━━━ Given records
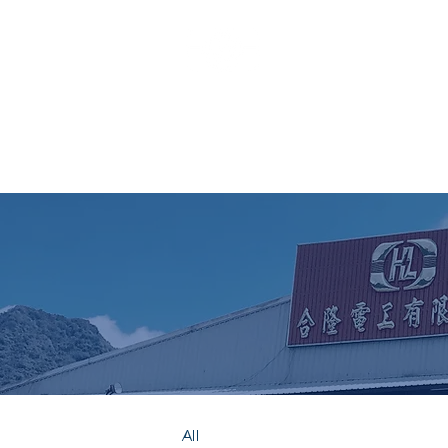
HO LUNG
All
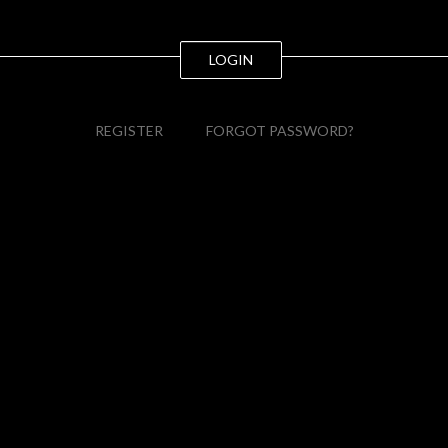
LOGIN
REGISTER
FORGOT PASSWORD?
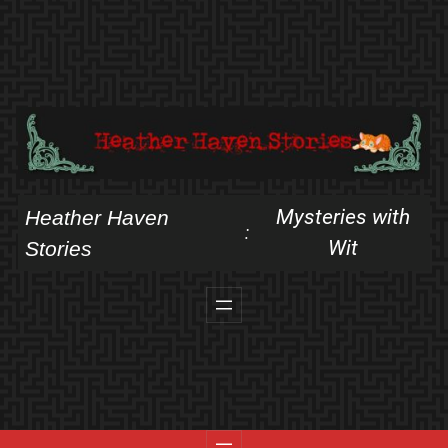
Skip
to
content
Mysteries with
Heather Haven
:
Wit
Stories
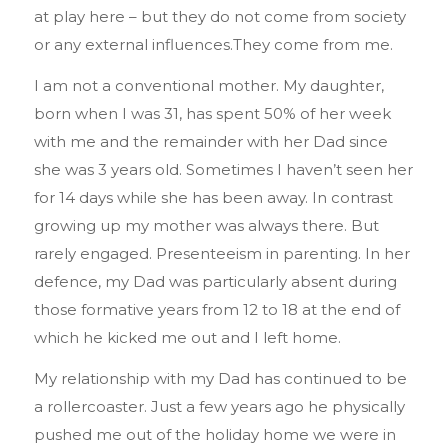
at play here – but they do not come from society
or any external influences.They come from me.
I am not a conventional mother. My daughter,
born when I was 31, has spent 50% of her week
with me and the remainder with her Dad since
she was 3 years old. Sometimes I haven’t seen her
for 14 days while she has been away. In contrast
growing up my mother was always there. But
rarely engaged. Presenteeism in parenting. In her
defence, my Dad was particularly absent during
those formative years from 12 to 18 at the end of
which he kicked me out and I left home.
My relationship with my Dad has continued to be
a rollercoaster. Just a few years ago he physically
pushed me out of the holiday home we were in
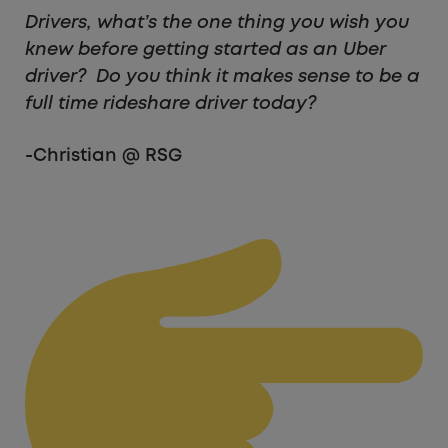
Drivers, what’s the one thing you wish you
knew before getting started as an Uber
driver? Do you think it makes sense to be a
full time rideshare driver today?
-Christian @ RSG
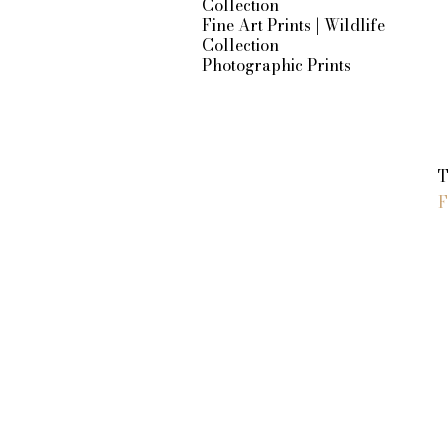
Collection
Fine Art Prints | Wildlife
Collection
Photographic Prints
S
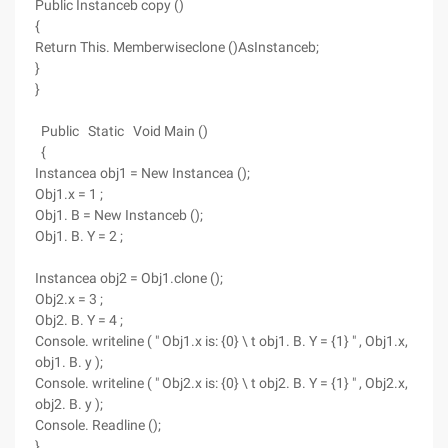
Public Instanceb copy ()
{
Return This. Memberwiseclone ()AsInstanceb;
}
}
Public Static Void Main ()
{
Instancea obj1 = New Instancea ();
Obj1.x = 1 ;
Obj1. B = New Instanceb ();
Obj1. B. Y = 2 ;
Instancea obj2 = Obj1.clone ();
Obj2.x = 3 ;
Obj2. B. Y = 4 ;
Console. writeline ( " Obj1.x is: {0} \ t obj1. B. Y = {1} " , Obj1.x,
obj1. B. y );
Console. writeline ( " Obj2.x is: {0} \ t obj2. B. Y = {1} " , Obj2.x,
obj2. B. y );
Console. Readline ();
}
━━━━━━
## Exercise description
Can you put every line of text from all the records into a JSON list of strings, one string per line, skipping blank lines and leaving the pictures out?

## Response
[
  "HO LUNG",
  "All",
  "LOGIN",
  "REGISTER",
  "FORGOT PASSWORD?",
  "Skip",
  "to",
  "content",
  "Mysteries with",
  "Heather Haven",
  ":",
  "Wit",
  "Stories",
  "at play here – but they do not come from society",
  "or any external influences.They come from me.",
  "I am not a conventional mother. My daughter,",
  "born when I was 31, has spent 50% of her week",
  "with me and the remainder with her Dad since",
  "she was 3 years old. Sometimes I haven’t seen her",
  "for 14 days while she has been away. In contrast",
  "growing up my mother was always there. But",
  "rarely engaged. Presenteeism in parenting. In her",
  "defence, my Dad was particularly absent during",
  "those formative years from 12 to 18 at the end of",
  "which he kicked me out and I left home.",
  "My relationship with my Dad has continued to be",
  "a rollercoaster. Just a few years ago he physically",
  "pushed me out of the holiday home we were in",
  "Drivers, what’s the one thing you wish you",
  "knew before getting started as an Uber",
  "driver? Do you think it makes sense to be a",
  "full time rideshare driver today?",
  "-Christian @ RSG",
  "Collection",
  "Fine Art Prints | Wildlife",
  "Collection",
  "Photographic Prints",
  "S",
  "Public Instanceb copy ()",
  "{",
  "Return This. Memberwiseclone ()AsInstanceb;",
  "}",
  "}",
  "Public Static Void Main ()",
  "{",
  "Instancea obj1 = New Instancea ();",
  "Obj1.x = 1 ;",
  "Obj1. B = New Instanceb ();",
  "Obj1. B. Y = 2 ;",
  "Instancea obj2 = Obj1.clone ();",
  "Obj2.x = 3 ;",
  "Obj2. B. Y = 4 ;",
  "Console. writeline ( \" Obj1.x is: {0} \\ t obj1. B. Y = {1} \" , Obj1.x,",
  "obj1. B. y );",
  "Console. writeline ( \" Obj2.x is: {0} \\ t obj2. B. Y = {1} \" , Obj2.x,",
  "obj2. B. y );",
  "Console. Readline ();",
  "}"
]